◆ Task objective
Pull out every line below that holds the word "KiCad".

◆ Data

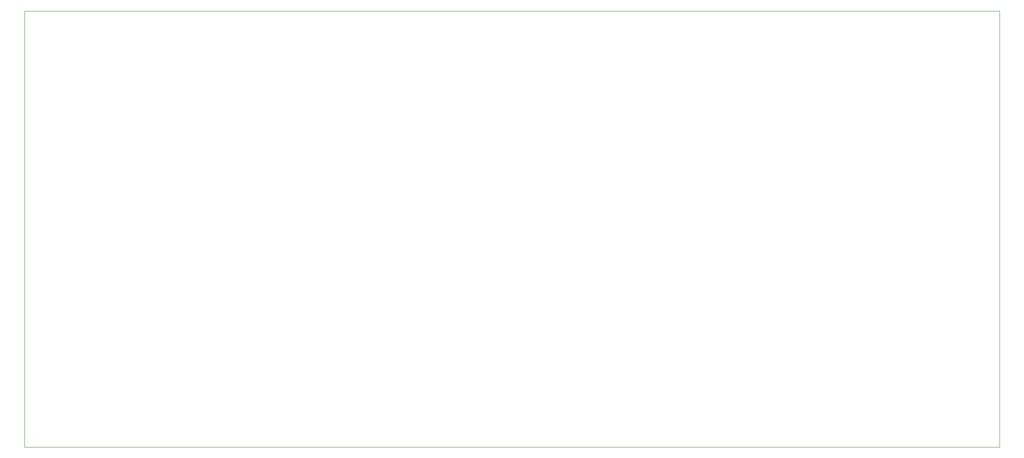
<source format=gbr>
%TF.GenerationSoftware,KiCad,Pcbnew,(5.1.9)-1*%
%TF.CreationDate,2022-08-27T22:21:39+05:30*%
%TF.ProjectId,MFM_ST506 Breakout Board,4d464d5f-5354-4353-9036-20427265616b,rev?*%
%TF.SameCoordinates,Original*%
%TF.FileFunction,Profile,NP*%
%FSLAX46Y46*%
G04 Gerber Fmt 4.6, Leading zero omitted, Abs format (unit mm)*
G04 Created by KiCad (PCBNEW (5.1.9)-1) date 2022-08-27 22:21:39*
%MOMM*%
%LPD*%
G01*
G04 APERTURE LIST*
%TA.AperFunction,Profile*%
%ADD10C,0.050000*%
%TD*%
G04 APERTURE END LIST*
D10*
X246380000Y-54610000D02*
X246380000Y-142240000D01*
X50800000Y-142240000D02*
X50800000Y-54610000D01*
X246380000Y-142240000D02*
X50800000Y-142240000D01*
X50800000Y-54610000D02*
X246380000Y-54610000D01*
M02*

</source>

◆ Result below
%TF.GenerationSoftware,KiCad,Pcbnew,(5.1.9)-1*%
G04 Created by KiCad (PCBNEW (5.1.9)-1) date 2022-08-27 22:21:39*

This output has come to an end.